» **SOURCE EXTRACT**:

Editor’s Note: This post was originally published on Seattle 2.0, and imported to GeekWire as part of our acquisition of Seattle 2.0 and its archival content. For more background, see this post.

By David Aronchick

You’ve got to hand it to MS – no one is better at hiding the best, most interesting features when it comes to “wow” for different audiences. I think of Powershell for infinite CLI programability, Homegroup (in Windows 7) for instant sharing, even the simple (but ultra cool) Outlook date converter. They pulled off another one with the release of the Windows Live Sync Beta last week.

I’ve been a long long time user of Windows Live Sync, back to the early days of Foldershare… I actually paid for it! It’s an incredibly useful tool – I sync my browser favorites, my documents and all my photographs to every computer I own, and, presto, I have an instant virtual desktop and backup solution. There have been some annoyances, but I tout it to everyone I can possibly get in front of. You can keep your DropBoxes, Box.net, SugarSyncs, etc – all that matters to me is peer-to-peer from any folder on my machine, and that’s what Live Sync gives me for free.

When the new version came out, there had been a lot of belly-aching about reducing online storage, and functionality changes since they merged Mesh and Live/Skydrive and Live Sync, but those users were using Live Sync for the wrong thing. If they wanted storage in the sky, there were a lot of other solutions for it and these changes basically just revealed a fraudulent market  that Live Sync had succeeded in winning. But the real genius of the new Live Sync is that it instantly transforms the same old Windows you’ve used forever into a machine in the cloud – with nearly all of the benefits thereof.

There have been countless pieces recently about how the cloud will overtake a little/a lot/everything when it comes to startups/games/processing/etc, even in this very space. And it is nearly impossible to overstate how much cloud computing will change the way IT is done for companies large and small. The question is, what happens to the hundreds of millions of machines out there with multi-gigahertz processors and yottabytes of hard drive space when everything is in the cloud? The answer is that they become a cloud too, and this Live Sync is the toe in the water for that.

Rows from a data collection
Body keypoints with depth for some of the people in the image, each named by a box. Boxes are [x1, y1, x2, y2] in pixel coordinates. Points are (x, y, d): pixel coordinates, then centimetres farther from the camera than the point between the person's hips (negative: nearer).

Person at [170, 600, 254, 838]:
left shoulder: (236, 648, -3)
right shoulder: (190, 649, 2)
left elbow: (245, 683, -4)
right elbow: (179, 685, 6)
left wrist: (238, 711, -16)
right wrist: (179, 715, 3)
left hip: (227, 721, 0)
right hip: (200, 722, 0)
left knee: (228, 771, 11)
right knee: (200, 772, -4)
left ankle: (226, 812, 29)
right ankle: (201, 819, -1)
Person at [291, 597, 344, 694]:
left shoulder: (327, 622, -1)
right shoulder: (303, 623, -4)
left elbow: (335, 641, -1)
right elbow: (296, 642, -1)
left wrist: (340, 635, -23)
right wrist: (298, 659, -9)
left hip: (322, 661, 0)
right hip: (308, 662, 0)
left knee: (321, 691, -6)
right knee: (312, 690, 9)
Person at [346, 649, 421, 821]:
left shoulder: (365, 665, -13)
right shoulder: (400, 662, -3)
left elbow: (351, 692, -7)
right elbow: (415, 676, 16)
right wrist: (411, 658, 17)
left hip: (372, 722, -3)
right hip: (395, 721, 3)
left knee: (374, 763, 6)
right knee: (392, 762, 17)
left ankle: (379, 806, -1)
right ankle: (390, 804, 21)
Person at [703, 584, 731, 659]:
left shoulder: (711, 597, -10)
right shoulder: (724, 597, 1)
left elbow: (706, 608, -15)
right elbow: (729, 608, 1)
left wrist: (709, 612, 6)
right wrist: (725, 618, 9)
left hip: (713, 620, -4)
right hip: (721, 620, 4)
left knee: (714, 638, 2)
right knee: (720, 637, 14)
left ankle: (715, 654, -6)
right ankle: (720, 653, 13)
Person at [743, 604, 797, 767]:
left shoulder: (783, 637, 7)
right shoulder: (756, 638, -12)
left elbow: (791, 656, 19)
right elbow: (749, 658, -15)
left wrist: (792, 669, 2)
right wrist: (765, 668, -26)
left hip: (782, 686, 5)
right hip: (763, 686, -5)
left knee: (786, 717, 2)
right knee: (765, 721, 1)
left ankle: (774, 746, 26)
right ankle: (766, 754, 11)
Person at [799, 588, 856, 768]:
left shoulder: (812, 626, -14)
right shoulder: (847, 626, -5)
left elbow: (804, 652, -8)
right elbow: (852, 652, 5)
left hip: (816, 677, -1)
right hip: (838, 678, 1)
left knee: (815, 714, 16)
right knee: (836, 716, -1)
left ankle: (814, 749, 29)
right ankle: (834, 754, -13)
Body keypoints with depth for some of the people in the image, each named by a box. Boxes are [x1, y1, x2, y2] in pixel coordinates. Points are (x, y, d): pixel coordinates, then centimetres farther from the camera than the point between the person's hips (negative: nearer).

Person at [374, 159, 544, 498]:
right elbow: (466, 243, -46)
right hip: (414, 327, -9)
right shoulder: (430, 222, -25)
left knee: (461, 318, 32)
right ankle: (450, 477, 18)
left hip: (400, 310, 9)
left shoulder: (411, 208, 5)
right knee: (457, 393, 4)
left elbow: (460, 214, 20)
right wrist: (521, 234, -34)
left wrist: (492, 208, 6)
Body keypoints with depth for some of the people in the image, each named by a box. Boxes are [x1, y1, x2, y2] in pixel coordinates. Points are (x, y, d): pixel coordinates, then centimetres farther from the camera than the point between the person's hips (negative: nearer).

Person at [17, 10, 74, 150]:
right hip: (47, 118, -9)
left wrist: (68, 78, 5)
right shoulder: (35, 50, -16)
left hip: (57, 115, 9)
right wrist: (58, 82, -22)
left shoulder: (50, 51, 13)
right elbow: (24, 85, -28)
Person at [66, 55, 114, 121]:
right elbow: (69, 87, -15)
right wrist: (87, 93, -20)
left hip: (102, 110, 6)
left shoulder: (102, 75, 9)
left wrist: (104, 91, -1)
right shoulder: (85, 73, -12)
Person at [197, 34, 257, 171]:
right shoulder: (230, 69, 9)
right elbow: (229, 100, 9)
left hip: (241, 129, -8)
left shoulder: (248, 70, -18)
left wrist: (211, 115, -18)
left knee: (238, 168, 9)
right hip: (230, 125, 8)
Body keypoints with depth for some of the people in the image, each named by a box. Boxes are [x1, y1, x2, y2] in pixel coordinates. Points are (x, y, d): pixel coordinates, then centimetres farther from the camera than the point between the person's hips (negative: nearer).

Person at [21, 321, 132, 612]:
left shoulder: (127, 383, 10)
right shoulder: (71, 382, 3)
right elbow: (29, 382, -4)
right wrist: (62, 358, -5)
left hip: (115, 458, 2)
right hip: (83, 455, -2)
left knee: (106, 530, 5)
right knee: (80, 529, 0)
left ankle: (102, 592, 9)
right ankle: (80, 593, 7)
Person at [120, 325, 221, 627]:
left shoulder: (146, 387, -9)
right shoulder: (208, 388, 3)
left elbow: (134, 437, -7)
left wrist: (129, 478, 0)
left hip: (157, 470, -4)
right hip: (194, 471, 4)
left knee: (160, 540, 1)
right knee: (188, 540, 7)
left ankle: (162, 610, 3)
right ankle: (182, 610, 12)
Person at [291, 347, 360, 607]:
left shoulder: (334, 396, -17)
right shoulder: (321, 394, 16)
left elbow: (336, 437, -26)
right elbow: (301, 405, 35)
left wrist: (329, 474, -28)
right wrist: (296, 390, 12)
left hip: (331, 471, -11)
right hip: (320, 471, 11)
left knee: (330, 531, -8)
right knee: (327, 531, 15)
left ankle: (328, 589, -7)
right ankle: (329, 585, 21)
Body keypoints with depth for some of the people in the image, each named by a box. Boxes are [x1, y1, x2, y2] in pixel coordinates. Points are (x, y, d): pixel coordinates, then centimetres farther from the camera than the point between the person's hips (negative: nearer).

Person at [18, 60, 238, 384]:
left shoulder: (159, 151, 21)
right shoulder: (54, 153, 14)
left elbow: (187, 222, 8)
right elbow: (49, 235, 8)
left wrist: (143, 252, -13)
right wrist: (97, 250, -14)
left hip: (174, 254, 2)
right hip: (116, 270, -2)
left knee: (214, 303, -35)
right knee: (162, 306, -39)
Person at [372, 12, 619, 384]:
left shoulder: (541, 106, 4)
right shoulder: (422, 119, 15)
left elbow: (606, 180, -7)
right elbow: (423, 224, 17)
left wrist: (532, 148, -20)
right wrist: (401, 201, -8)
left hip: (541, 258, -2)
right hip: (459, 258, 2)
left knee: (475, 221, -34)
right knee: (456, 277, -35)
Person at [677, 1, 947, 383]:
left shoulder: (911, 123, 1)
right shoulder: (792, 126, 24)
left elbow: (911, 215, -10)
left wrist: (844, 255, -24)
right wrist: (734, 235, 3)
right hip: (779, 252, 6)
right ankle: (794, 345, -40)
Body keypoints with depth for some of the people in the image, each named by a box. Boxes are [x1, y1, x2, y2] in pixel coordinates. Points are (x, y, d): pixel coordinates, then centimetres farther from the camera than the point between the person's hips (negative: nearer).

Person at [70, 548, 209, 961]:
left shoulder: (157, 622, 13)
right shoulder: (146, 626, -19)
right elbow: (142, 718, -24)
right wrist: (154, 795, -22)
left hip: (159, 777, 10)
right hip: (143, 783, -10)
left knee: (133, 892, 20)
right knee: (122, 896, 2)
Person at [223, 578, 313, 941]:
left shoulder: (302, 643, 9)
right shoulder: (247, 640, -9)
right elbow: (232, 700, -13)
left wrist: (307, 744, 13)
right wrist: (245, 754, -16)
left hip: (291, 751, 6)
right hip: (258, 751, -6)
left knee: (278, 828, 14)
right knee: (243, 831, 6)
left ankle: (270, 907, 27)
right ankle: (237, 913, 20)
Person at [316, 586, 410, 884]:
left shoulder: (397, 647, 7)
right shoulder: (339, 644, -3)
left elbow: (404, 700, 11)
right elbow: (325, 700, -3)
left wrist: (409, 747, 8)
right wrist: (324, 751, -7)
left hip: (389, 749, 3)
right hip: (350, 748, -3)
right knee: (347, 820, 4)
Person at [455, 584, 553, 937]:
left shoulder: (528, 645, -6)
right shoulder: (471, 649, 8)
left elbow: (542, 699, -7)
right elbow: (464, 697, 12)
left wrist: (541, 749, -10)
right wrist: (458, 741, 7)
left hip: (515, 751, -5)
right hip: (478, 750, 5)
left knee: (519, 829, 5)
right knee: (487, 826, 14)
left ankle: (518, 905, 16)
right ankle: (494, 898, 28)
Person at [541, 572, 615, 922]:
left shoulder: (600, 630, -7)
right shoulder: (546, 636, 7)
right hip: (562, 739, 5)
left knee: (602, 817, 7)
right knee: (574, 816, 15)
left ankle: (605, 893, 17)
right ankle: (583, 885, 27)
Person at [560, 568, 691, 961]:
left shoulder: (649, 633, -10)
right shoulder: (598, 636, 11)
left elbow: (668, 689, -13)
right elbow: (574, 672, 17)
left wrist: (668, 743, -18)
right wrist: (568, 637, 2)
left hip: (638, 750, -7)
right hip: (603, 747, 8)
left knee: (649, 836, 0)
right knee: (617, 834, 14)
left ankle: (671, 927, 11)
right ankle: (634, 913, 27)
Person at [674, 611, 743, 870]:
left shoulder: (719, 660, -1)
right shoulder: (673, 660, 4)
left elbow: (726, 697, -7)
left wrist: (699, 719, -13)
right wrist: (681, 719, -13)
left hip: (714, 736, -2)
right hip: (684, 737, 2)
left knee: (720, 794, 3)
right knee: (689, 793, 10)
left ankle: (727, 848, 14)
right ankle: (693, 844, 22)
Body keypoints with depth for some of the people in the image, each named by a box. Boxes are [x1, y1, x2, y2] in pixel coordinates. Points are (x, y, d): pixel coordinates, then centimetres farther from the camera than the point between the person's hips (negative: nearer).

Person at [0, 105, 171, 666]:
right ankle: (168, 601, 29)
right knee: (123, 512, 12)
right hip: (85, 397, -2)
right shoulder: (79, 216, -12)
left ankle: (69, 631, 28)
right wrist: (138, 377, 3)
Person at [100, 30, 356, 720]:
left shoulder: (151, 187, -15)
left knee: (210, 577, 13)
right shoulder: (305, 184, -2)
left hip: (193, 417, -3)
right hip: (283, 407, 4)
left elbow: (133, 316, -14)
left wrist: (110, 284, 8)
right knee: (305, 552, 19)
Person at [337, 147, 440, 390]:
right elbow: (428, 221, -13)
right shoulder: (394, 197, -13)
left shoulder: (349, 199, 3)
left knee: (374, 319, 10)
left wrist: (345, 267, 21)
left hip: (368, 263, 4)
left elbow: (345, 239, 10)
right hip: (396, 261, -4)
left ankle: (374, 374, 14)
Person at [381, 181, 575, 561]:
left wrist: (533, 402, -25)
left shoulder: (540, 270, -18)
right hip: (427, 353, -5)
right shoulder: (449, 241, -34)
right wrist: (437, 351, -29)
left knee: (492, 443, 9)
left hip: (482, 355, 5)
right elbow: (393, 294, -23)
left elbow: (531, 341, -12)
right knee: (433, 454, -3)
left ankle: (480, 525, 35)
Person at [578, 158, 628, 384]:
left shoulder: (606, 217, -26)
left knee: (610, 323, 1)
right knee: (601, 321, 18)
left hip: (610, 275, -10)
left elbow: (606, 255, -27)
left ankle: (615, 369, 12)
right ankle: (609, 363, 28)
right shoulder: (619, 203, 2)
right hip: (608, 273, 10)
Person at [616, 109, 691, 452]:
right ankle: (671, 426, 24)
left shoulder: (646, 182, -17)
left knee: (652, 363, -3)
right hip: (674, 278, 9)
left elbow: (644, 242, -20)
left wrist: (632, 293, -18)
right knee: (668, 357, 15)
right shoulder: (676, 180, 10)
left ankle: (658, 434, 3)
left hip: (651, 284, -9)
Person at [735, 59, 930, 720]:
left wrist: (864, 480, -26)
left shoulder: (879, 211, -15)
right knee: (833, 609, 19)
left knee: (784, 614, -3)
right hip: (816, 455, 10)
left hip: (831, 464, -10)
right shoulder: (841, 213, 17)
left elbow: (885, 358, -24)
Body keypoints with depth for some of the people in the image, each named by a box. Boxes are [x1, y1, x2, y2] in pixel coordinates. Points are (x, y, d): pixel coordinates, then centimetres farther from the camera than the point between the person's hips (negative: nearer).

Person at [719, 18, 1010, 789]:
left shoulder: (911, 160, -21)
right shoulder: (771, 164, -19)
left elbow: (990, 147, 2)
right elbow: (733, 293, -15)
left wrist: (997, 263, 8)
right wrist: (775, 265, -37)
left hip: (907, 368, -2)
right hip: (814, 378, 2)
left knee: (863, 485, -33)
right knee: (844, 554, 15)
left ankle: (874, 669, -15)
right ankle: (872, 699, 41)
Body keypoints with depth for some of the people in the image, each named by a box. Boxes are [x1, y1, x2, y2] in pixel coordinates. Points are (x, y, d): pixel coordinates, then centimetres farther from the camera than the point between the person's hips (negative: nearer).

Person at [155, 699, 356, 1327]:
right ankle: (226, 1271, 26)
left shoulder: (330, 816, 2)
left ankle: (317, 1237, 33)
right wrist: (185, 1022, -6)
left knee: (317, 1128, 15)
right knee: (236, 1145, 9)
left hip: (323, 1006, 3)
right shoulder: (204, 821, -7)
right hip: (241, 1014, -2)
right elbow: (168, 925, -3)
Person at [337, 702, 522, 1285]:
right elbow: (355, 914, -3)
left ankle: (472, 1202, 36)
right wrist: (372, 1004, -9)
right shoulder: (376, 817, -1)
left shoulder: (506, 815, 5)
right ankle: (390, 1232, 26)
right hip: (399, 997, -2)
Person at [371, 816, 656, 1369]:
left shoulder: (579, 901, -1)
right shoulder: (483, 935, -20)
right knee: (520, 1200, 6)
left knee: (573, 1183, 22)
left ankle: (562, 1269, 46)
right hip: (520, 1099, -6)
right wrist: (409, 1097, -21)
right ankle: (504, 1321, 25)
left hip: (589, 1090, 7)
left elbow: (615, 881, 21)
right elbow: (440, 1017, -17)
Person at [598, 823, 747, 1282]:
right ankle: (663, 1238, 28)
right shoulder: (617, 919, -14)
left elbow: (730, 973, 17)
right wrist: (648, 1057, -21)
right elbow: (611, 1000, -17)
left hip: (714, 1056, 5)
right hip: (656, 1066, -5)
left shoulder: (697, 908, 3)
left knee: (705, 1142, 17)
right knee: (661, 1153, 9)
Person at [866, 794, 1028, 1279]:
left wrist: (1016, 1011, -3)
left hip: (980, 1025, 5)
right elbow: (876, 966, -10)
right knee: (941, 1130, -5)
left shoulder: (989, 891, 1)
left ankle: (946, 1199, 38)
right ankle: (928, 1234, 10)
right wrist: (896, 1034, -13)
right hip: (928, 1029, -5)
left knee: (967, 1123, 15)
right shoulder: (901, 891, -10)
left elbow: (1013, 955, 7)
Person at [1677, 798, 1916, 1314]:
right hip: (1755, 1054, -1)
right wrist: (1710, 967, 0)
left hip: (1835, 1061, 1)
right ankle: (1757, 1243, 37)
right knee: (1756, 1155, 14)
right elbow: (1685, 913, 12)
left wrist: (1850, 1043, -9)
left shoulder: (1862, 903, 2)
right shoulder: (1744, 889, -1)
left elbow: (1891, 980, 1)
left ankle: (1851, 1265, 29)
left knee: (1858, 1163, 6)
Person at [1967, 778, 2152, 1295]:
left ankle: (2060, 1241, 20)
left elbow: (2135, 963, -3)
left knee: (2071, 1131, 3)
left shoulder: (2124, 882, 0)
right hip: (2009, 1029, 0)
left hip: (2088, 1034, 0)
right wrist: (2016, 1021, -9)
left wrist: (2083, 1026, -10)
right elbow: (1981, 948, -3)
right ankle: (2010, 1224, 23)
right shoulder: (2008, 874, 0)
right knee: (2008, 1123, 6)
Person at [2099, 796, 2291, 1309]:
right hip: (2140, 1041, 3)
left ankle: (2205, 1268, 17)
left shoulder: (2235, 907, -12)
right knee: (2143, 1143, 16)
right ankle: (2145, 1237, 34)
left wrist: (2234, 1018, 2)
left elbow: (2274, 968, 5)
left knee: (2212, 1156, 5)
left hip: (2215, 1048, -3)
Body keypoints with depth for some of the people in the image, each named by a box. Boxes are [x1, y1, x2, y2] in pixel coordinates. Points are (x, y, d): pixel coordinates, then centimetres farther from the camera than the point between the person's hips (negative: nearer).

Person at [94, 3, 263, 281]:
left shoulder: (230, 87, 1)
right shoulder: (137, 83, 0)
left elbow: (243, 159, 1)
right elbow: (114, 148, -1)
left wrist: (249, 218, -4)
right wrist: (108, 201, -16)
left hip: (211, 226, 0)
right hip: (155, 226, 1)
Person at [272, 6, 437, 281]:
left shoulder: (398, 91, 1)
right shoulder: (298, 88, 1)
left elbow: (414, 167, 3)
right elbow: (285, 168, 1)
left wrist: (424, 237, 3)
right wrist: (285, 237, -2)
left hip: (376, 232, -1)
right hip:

» **WHAT TO PRODUCE**: Write the next part of the post about Windows Live Sync, picking up right after its last sentence.

» **OUTPUT FOR THIS EXERCISE**:
How’s that you say? How can you read all that in from a single little set of features? Well, it’s not much, but you can see where things are going. Built into Live Sync are:

1) A device independent storage system (including your phone)
2) A remote desktop/control capability
3) A method for synchronizing not just files but actual application settings
4) A web site to provision and control them all

Add a way to share processing power and you’ve got a cloud. Sure it’s not going to make the top500 (http://www.top500.org/) list, but could it speed transcoding of high quality content to your new device? Sure. Could it provide an instant backup solution? Absolutely. A distributed database for all your friends and relatives contacts, emails and history? You bet. But the coolest ideas are the ones that are so off-the-wall, we haven’t even thought of them yet – SETI@Home on steroids.

Make no mistake, there’s lots left to do. Beyond the distributing of the processing, there’s implementing the user scenarios that make this work. And, there’s building an SDK to wire all that goodness up so that devs can build greatness with Visual Basic. You’ll see lots more movement here as well – Google will almost definitely make a move here with their toolbar/chrome browser/chrome OS as well. The future is cloudy – and it’ll be rolling in to a desktop near you, shortly.